Canonical and SpacemiT announced today that Ubuntu Linux will be officially supported on SpacemiT’s new K3 RISC-V SoC. What makes the K3 interesting is being one of the first available RISC-V RVA23 designs.
Canonical announced last year with Ubuntu 25.10 they’d be raising the Ubuntu RISC-V baseline to the RVA23 profile even with a lack of RVA23-compatible hardware being readily available. This cuts off existing RISC-V boards from working on Ubuntu 25.10 and newer, leaving them mainly to the Ubuntu 24.04 LTS series. For Ubuntu 25.10 RISC-V it meant mainly testing within QEMU environments given the lack of readily available hardware.
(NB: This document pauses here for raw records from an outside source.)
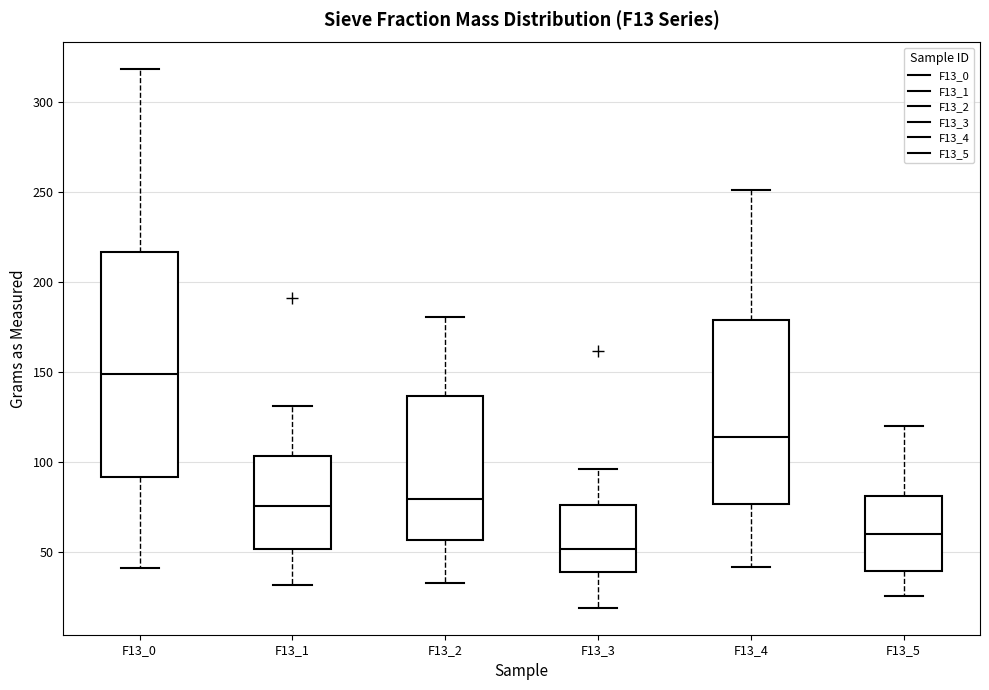

Comparing the boxes themselves (not the whiskers), which one is the tallest?

F13_0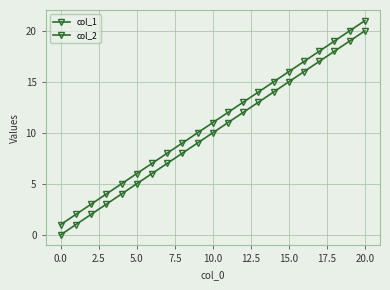

Count the number of data series in this chart.

2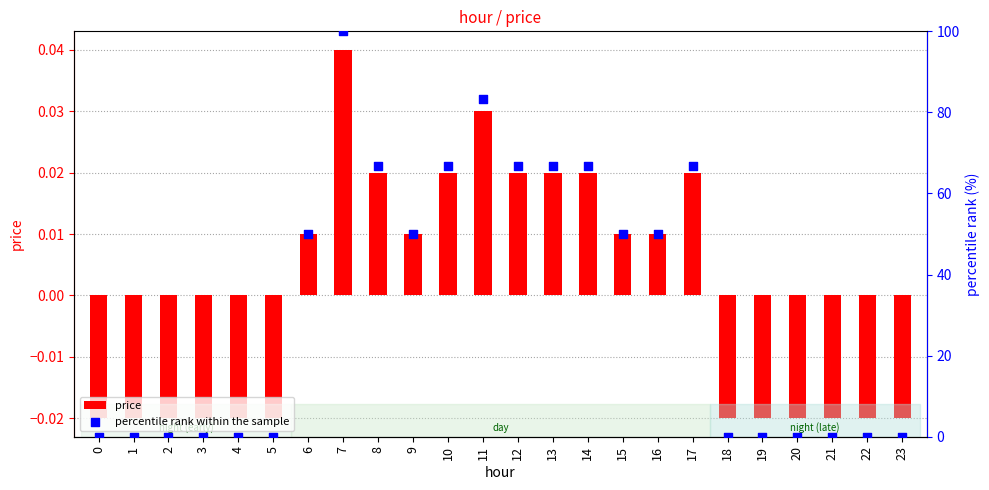

Which series reaches the maximum Y coordinate?

percentile rank within the sample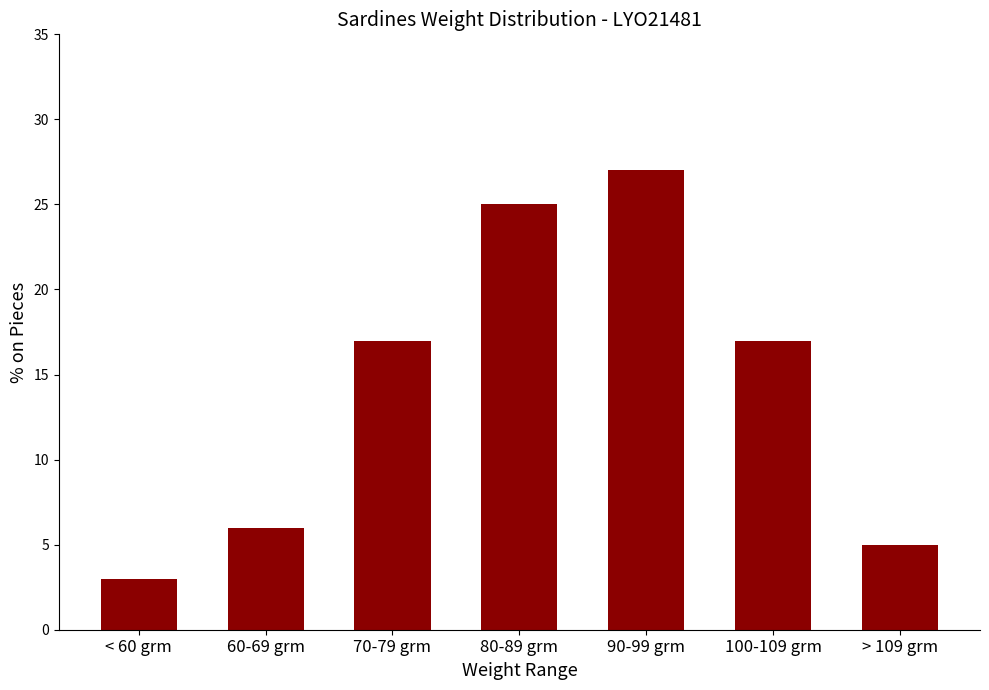

At which category does the chart reach its minimum across all series?

< 60 grm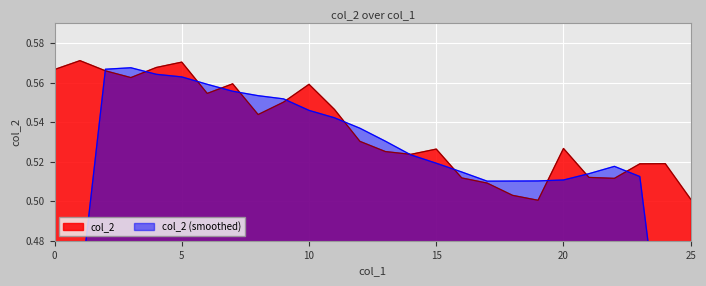

Rank the categories by value from lowest to highest.

19, 25, 18, 17, 22, 16, 21, 23, 24, 14, 13, 15, 20, 12, 8, 11, 9, 6, 10, 7, 3, 2, 0, 4, 5, 1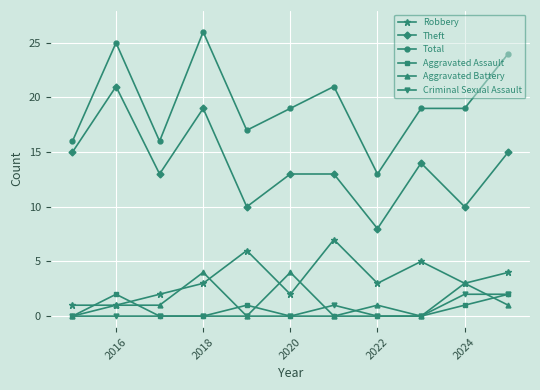

What is the value of the Theft point at the 3rd from the left?

13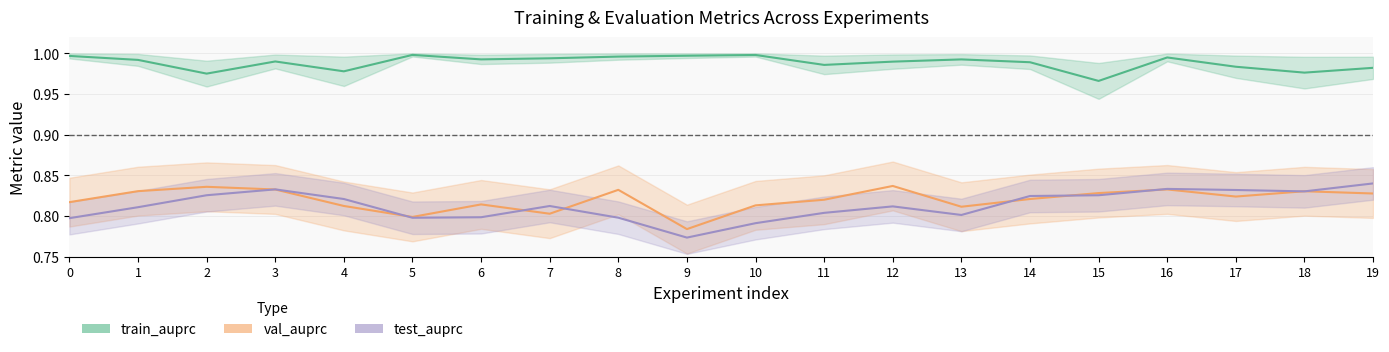

True or false: val_auprc and test_auprc cross at least once.

True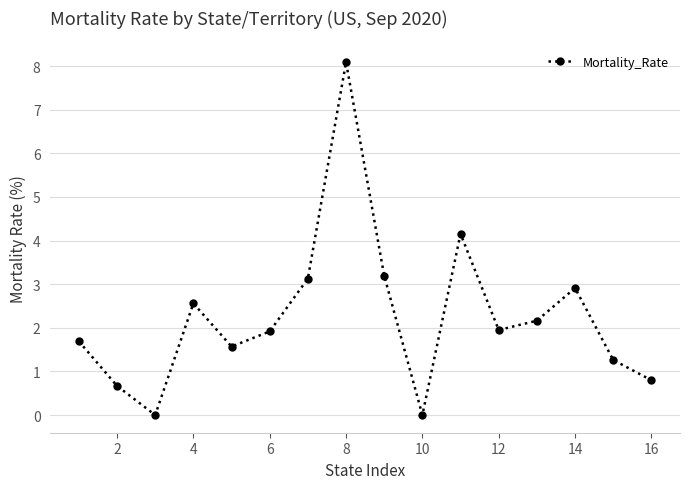

What is the maximum value shown in the chart?

8.1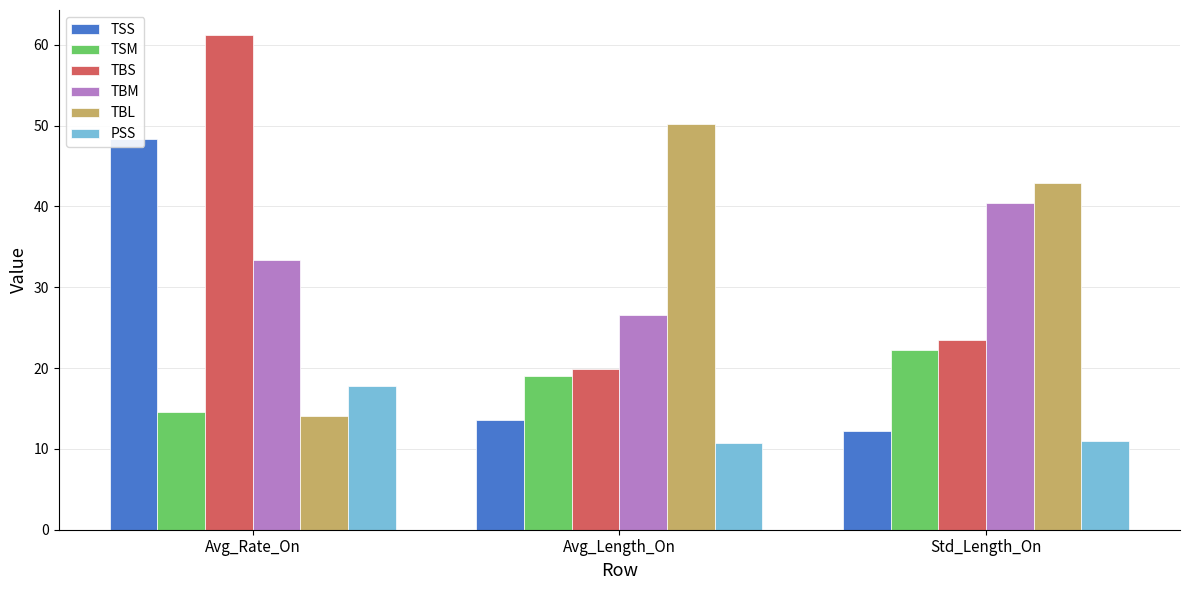

Reading left to right, extract all data points from this chart.

TSS: 48.3	13.6	12.2
TSM: 14.6	19.0	22.3
TBS: 61.3	19.9	23.5
TBM: 33.4	26.5	40.4
TBL: 14.1	50.2	42.9
PSS: 17.8	10.7	10.9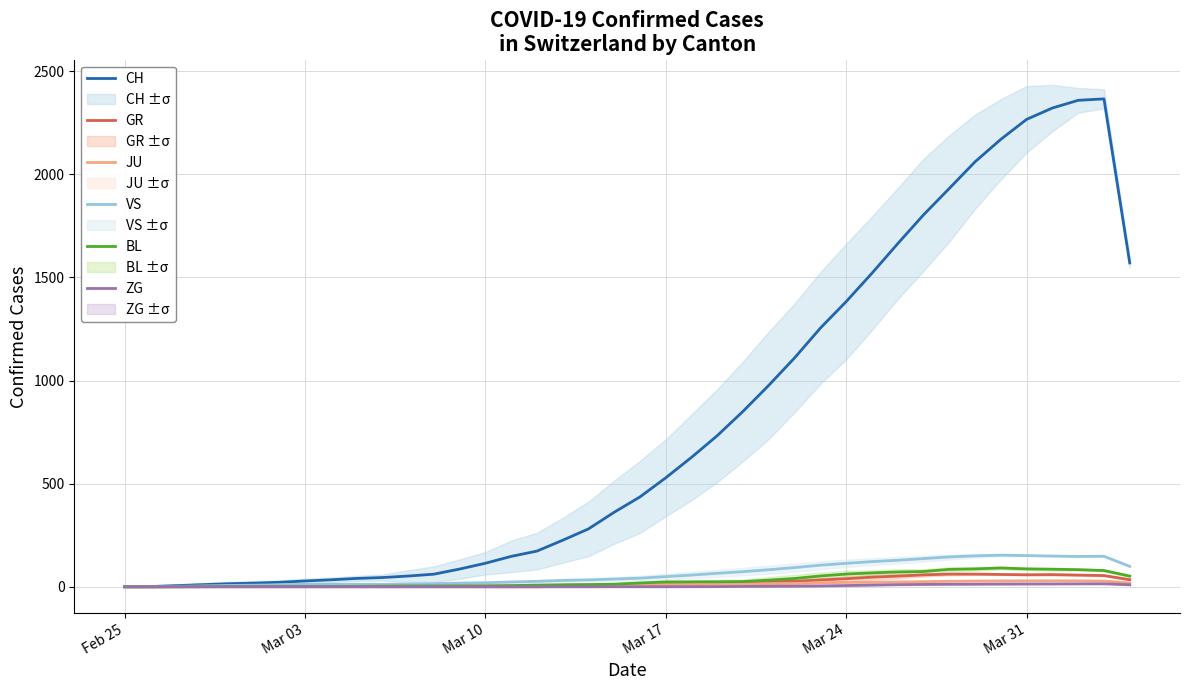

Does the chart display data point markers on the line(s)?

No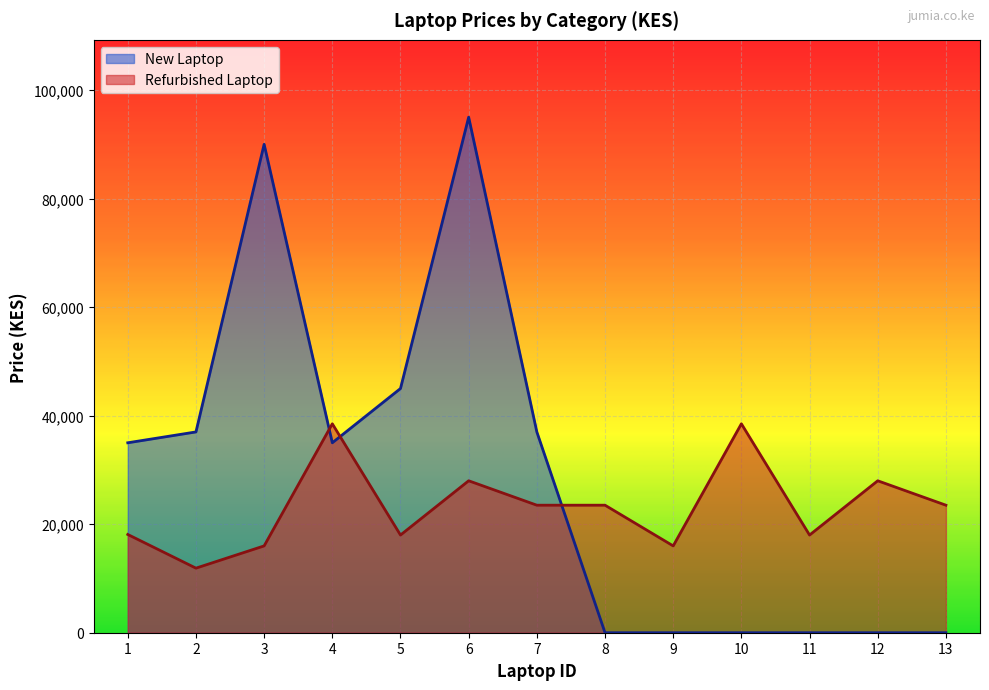

Between 1 and 10, which series saw the biggest shift?

New Laptop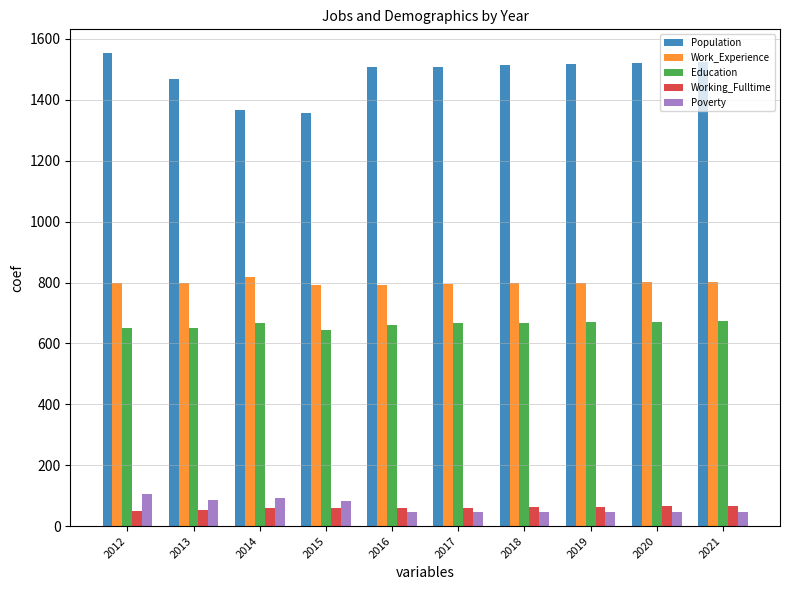

The value of Population at 2016 is 1507. True or false?

True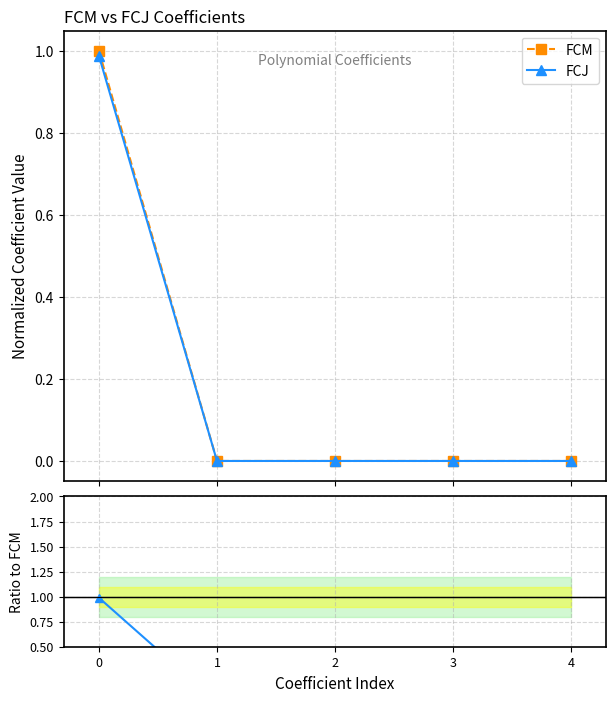

How many values in FCJ / FCM are above zero?

1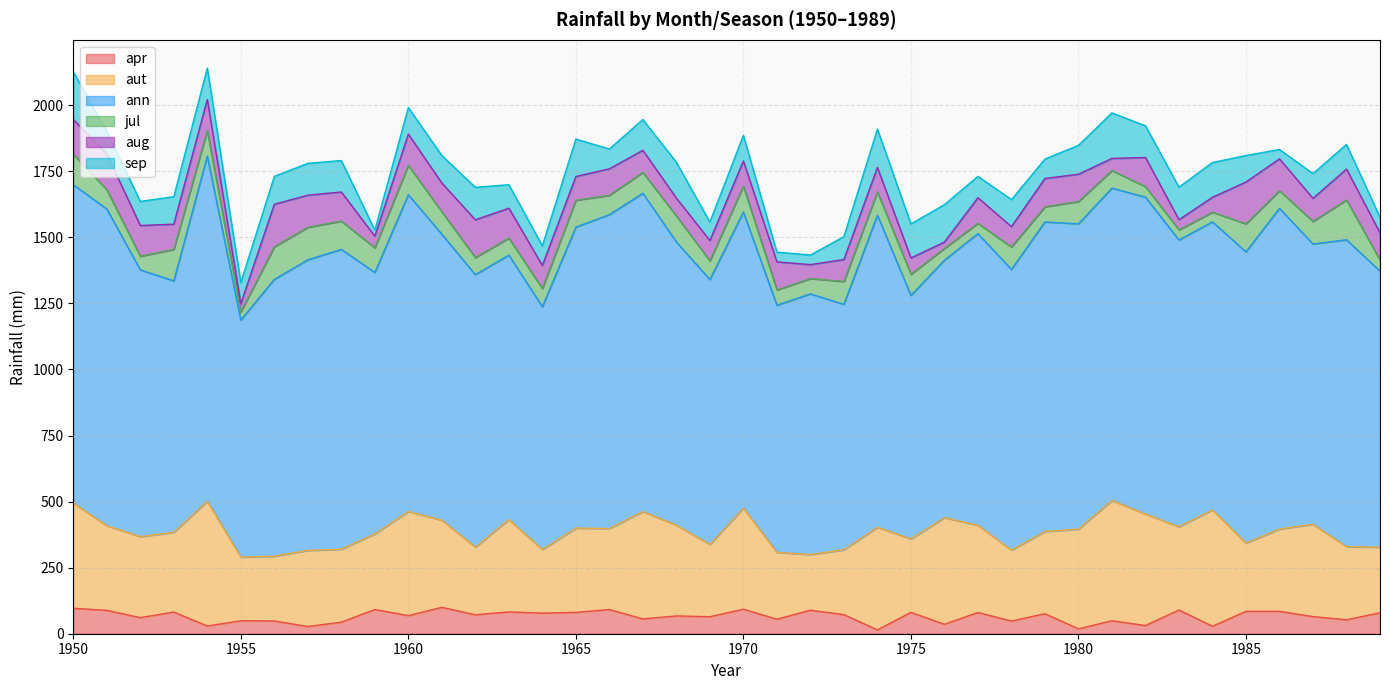

At which category is the sum across all series the highest?

1954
Now the SpacemiT K3 is working its way to the marketplace as one of the first RVA23 compatible SoCs and will be officially supported on Ubuntu Linux. With Ubuntu 26.04 LTS coming up, this is great to see. The K3 features eight RISC-V RVA23-compliant cores with clock speeds up to 2.4GHz and a reported 60 TOPS for general purpose AI. The K3 will support up to 32GB of LPDDR5 memory.
In today’s announcement they also note the SpacemiT K1 being officially supported on Ubuntu Linux too. But that’s not an RVA23 design and thus Ubuntu 24.04 LTS usage. SpacemiT previously talked of sending some review hardware over so hopefully that will happen for some modern RISC-V benchmarking on Phoronix.